BobG said:

Is there a 'rule of thumb' for figuring out much torque it takes to put

out xx volts and yy amps from a PMA given the gauss of the magnet and

the N turns of the coils? Should spin free open circuit, and really

stall out short circuit, and be somewhere in the middle during

operation. I guess the 'max power' point is when the load drags the

volts down to half the open circuit value? I guess the current here

would be half the short circuit current too? I want to rig the pwm

controller to not load down the pma too much under low power/low

torque/ slow spinning conditions, like from a stirling or micro hydro.

In general volts (and current) is proportional to rpm... someone got

some formulas that are a little more specific?

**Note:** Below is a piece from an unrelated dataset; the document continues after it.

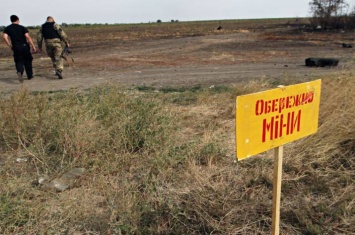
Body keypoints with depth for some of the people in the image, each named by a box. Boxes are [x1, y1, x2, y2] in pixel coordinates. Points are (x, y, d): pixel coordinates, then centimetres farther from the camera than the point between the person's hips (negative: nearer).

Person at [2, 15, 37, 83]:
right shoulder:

First of all. the torque to produce a voltage xx is 0. Torque is not related

to voltage per se. Torque is related to current.

If you can find the voltage -easiest done by spinning it and measuring it.

then you will get a relationship E=Kw where E is in volts and w is in

radians/ sec (2*Pi*60 rad/sec =1 rpm)

Then a rough guide is Torque =KI torque in Newton meters and I in amps.

same K as above.

The relationship between E and I depens on the load.

Finding the max power is another problem and it will not be at the half

voltage level. Do you really want to be operating there? the alternator

won't want to be operating there. It is a little different than what is

implied by the maximum power theorem which implies matching load impedance

to the alternator impedance., not the other way around (it also implies <50%

efficiency)